* [Data provided]
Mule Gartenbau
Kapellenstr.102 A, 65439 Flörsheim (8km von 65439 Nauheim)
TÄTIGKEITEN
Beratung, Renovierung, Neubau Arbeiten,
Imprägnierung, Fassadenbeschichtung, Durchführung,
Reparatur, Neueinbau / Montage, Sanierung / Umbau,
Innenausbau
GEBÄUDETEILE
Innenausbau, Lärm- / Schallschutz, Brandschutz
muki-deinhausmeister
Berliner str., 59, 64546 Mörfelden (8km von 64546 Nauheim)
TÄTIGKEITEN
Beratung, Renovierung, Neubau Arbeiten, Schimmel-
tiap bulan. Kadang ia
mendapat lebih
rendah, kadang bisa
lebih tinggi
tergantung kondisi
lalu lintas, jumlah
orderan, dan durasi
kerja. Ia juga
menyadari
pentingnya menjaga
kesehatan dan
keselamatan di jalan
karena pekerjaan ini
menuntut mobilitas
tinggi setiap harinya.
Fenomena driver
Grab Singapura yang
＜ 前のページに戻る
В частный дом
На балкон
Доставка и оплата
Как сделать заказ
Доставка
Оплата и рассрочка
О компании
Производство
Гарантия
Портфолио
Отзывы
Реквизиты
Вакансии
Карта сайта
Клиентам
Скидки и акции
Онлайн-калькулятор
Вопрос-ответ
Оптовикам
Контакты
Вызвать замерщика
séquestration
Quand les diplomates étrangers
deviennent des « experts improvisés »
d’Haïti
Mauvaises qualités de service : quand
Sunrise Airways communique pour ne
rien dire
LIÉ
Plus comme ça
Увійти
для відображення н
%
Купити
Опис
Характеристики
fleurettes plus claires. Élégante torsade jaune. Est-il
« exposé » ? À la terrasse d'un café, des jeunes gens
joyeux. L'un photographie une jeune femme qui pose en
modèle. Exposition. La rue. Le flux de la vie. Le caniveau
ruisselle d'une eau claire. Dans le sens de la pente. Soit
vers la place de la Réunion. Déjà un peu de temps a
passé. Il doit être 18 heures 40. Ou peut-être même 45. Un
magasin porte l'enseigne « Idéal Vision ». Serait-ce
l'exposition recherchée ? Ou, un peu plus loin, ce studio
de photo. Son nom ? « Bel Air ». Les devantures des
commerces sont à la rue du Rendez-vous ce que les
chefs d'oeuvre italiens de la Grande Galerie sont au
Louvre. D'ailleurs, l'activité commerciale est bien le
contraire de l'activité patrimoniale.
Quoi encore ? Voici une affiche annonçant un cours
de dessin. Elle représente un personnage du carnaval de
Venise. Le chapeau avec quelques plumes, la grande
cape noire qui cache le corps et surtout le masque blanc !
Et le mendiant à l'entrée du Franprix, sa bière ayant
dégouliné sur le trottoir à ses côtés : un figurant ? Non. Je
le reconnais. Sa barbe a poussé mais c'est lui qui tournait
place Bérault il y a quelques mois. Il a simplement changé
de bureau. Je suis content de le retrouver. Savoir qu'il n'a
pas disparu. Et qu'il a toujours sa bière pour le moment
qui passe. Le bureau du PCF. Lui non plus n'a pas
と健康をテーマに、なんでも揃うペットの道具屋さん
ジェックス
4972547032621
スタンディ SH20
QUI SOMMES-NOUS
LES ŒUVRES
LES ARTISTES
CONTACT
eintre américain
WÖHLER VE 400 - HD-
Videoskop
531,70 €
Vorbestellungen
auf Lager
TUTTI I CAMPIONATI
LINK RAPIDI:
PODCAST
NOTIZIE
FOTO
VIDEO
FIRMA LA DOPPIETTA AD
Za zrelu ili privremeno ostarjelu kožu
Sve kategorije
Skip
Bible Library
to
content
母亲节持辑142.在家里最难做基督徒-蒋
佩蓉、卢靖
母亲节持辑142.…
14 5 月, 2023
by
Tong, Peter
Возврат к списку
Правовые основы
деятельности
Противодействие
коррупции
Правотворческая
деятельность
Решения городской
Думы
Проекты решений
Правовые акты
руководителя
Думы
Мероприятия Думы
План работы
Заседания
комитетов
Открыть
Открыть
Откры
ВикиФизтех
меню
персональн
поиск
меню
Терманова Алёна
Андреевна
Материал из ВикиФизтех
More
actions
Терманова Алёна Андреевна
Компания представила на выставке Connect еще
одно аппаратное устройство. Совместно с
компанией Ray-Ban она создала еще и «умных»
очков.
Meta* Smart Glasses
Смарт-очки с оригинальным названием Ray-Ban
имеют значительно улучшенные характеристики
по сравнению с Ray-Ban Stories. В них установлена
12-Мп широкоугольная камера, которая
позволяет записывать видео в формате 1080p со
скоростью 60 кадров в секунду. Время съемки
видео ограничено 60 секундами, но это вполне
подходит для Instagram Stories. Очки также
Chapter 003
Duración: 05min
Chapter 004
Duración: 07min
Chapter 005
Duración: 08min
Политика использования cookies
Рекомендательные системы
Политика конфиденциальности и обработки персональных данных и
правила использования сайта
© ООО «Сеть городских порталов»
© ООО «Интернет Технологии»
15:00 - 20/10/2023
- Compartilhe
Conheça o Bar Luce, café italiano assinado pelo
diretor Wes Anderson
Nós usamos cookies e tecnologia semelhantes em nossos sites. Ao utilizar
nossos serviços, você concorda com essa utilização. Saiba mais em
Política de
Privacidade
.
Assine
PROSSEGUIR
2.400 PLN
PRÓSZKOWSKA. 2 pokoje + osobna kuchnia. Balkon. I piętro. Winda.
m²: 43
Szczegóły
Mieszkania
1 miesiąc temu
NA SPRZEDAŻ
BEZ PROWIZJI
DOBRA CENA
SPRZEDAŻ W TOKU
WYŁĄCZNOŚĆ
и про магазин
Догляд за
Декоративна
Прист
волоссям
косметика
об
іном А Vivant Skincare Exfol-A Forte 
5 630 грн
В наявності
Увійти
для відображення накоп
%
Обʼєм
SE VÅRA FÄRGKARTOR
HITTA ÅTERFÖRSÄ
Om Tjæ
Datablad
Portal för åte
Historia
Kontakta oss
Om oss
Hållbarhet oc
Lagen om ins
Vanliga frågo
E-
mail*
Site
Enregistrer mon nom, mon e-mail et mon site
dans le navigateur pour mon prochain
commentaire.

* [Your assignment] Format every line of text in the entries above as a JSON list of strings, one string per line, leaving out blank lines.

* [Output]
[
  "Mule Gartenbau",
  "Kapellenstr.102 A, 65439 Flörsheim (8km von 65439 Nauheim)",
  "TÄTIGKEITEN",
  "Beratung, Renovierung, Neubau Arbeiten,",
  "Imprägnierung, Fassadenbeschichtung, Durchführung,",
  "Reparatur, Neueinbau / Montage, Sanierung / Umbau,",
  "Innenausbau",
  "GEBÄUDETEILE",
  "Innenausbau, Lärm- / Schallschutz, Brandschutz",
  "muki-deinhausmeister",
  "Berliner str., 59, 64546 Mörfelden (8km von 64546 Nauheim)",
  "TÄTIGKEITEN",
  "Beratung, Renovierung, Neubau Arbeiten, Schimmel-",
  "tiap bulan. Kadang ia",
  "mendapat lebih",
  "rendah, kadang bisa",
  "lebih tinggi",
  "tergantung kondisi",
  "lalu lintas, jumlah",
  "orderan, dan durasi",
  "kerja. Ia juga",
  "menyadari",
  "pentingnya menjaga",
  "kesehatan dan",
  "keselamatan di jalan",
  "karena pekerjaan ini",
  "menuntut mobilitas",
  "tinggi setiap harinya.",
  "Fenomena driver",
  "Grab Singapura yang",
  "＜ 前のページに戻る",
  "В частный дом",
  "На балкон",
  "Доставка и оплата",
  "Как сделать заказ",
  "Доставка",
  "Оплата и рассрочка",
  "О компании",
  "Производство",
  "Гарантия",
  "Портфолио",
  "Отзывы",
  "Реквизиты",
  "Вакансии",
  "Карта сайта",
  "Клиентам",
  "Скидки и акции",
  "Онлайн-калькулятор",
  "Вопрос-ответ",
  "Оптовикам",
  "Контакты",
  "Вызвать замерщика",
  "séquestration",
  "Quand les diplomates étrangers",
  "deviennent des « experts improvisés »",
  "d’Haïti",
  "Mauvaises qualités de service : quand",
  "Sunrise Airways communique pour ne",
  "rien dire",
  "LIÉ",
  "Plus comme ça",
  "Увійти",
  "для відображення н",
  "%",
  "Купити",
  "Опис",
  "Характеристики",
  "fleurettes plus claires. Élégante torsade jaune. Est-il",
  "« exposé » ? À la terrasse d'un café, des jeunes gens",
  "joyeux. L'un photographie une jeune femme qui pose en",
  "modèle. Exposition. La rue. Le flux de la vie. Le caniveau",
  "ruisselle d'une eau claire. Dans le sens de la pente. Soit",
  "vers la place de la Réunion. Déjà un peu de temps a",
  "passé. Il doit être 18 heures 40. Ou peut-être même 45. Un",
  "magasin porte l'enseigne « Idéal Vision ». Serait-ce",
  "l'exposition recherchée ? Ou, un peu plus loin, ce studio",
  "de photo. Son nom ? « Bel Air ». Les devantures des",
  "commerces sont à la rue du Rendez-vous ce que les",
  "chefs d'oeuvre italiens de la Grande Galerie sont au",
  "Louvre. D'ailleurs, l'activité commerciale est bien le",
  "contraire de l'activité patrimoniale.",
  "Quoi encore ? Voici une affiche annonçant un cours",
  "de dessin. Elle représente un personnage du carnaval de",
  "Venise. Le chapeau avec quelques plumes, la grande",
  "cape noire qui cache le corps et surtout le masque blanc !",
  "Et le mendiant à l'entrée du Franprix, sa bière ayant",
  "dégouliné sur le trottoir à ses côtés : un figurant ? Non. Je",
  "le reconnais. Sa barbe a poussé mais c'est lui qui tournait",
  "place Bérault il y a quelques mois. Il a simplement changé",
  "de bureau. Je suis content de le retrouver. Savoir qu'il n'a",
  "pas disparu. Et qu'il a toujours sa bière pour le moment",
  "qui passe. Le bureau du PCF. Lui non plus n'a pas",
  "と健康をテーマに、なんでも揃うペットの道具屋さん",
  "ジェックス",
  "4972547032621",
  "スタンディ SH20",
  "QUI SOMMES-NOUS",
  "LES ŒUVRES",
  "LES ARTISTES",
  "CONTACT",
  "eintre américain",
  "WÖHLER VE 400 - HD-",
  "Videoskop",
  "531,70 €",
  "Vorbestellungen",
  "auf Lager",
  "TUTTI I CAMPIONATI",
  "LINK RAPIDI:",
  "PODCAST",
  "NOTIZIE",
  "FOTO",
  "VIDEO",
  "FIRMA LA DOPPIETTA AD",
  "Za zrelu ili privremeno ostarjelu kožu",
  "Sve kategorije",
  "Skip",
  "Bible Library",
  "to",
  "content",
  "母亲节持辑142.在家里最难做基督徒-蒋",
  "佩蓉、卢靖",
  "母亲节持辑142.…",
  "14 5 月, 2023",
  "by",
  "Tong, Peter",
  "Возврат к списку",
  "Правовые основы",
  "деятельности",
  "Противодействие",
  "коррупции",
  "Правотворческая",
  "деятельность",
  "Решения городской",
  "Думы",
  "Проекты решений",
  "Правовые акты",
  "руководителя",
  "Думы",
  "Мероприятия Думы",
  "План работы",
  "Заседания",
  "комитетов",
  "Открыть",
  "Открыть",
  "Откры",
  "ВикиФизтех",
  "меню",
  "персональн",
  "поиск",
  "меню",
  "Терманова Алёна",
  "Андреевна",
  "Материал из ВикиФизтех",
  "More",
  "actions",
  "Терманова Алёна Андреевна",
  "Компания представила на выставке Connect еще",
  "одно аппаратное устройство. Совместно с",
  "компанией Ray-Ban она создала еще и «умных»",
  "очков.",
  "Meta* Smart Glasses",
  "Смарт-очки с оригинальным названием Ray-Ban",
  "имеют значительно улучшенные характеристики",
  "по сравнению с Ray-Ban Stories. В них установлена",
  "12-Мп широкоугольная камера, которая",
  "позволяет записывать видео в формате 1080p со",
  "скоростью 60 кадров в секунду. Время съемки",
  "видео ограничено 60 секундами, но это вполне",
  "подходит для Instagram Stories. Очки также",
  "Chapter 003",
  "Duración: 05min",
  "Chapter 004",
  "Duración: 07min",
  "Chapter 005",
  "Duración: 08min",
  "Политика использования cookies",
  "Рекомендательные системы",
  "Политика конфиденциальности и обработки персональных данных и",
  "правила использования сайта",
  "© ООО «Сеть городских порталов»",
  "© ООО «Интернет Технологии»",
  "15:00 - 20/10/2023",
  "- Compartilhe",
  "Conheça o Bar Luce, café italiano assinado pelo",
  "diretor Wes Anderson",
  "Nós usamos cookies e tecnologia semelhantes em nossos sites. Ao utilizar",
  "nossos serviços, você concorda com essa utilização. Saiba mais em",
  "Política de",
  "Privacidade",
  ".",
  "Assine",
  "PROSSEGUIR",
  "2.400 PLN",
  "PRÓSZKOWSKA. 2 pokoje + osobna kuchnia. Balkon. I piętro. Winda.",
  "m²: 43",
  "Szczegóły",
  "Mieszkania",
  "1 miesiąc temu",
  "NA SPRZEDAŻ",
  "BEZ PROWIZJI",
  "DOBRA CENA",
  "SPRZEDAŻ W TOKU",
  "WYŁĄCZNOŚĆ",
  "и про магазин",
  "Догляд за",
  "Декоративна",
  "Прист",
  "волоссям",
  "косметика",
  "об",
  "іном А Vivant Skincare Exfol-A Forte ",
  "5 630 грн",
  "В наявності",
  "Увійти",
  "для відображення накоп",
  "%",
  "Обʼєм",
  "SE VÅRA FÄRGKARTOR",
  "HITTA ÅTERFÖRSÄ",
  "Om Tjæ",
  "Datablad",
  "Portal för åte",
  "Historia",
  "Kontakta oss",
  "Om oss",
  "Hållbarhet oc",
  "Lagen om ins",
  "Vanliga frågo",
  "E-",
  "mail*",
  "Site",
  "Enregistrer mon nom, mon e-mail et mon site",
  "dans le navigateur pour mon prochain",
  "commentaire."
]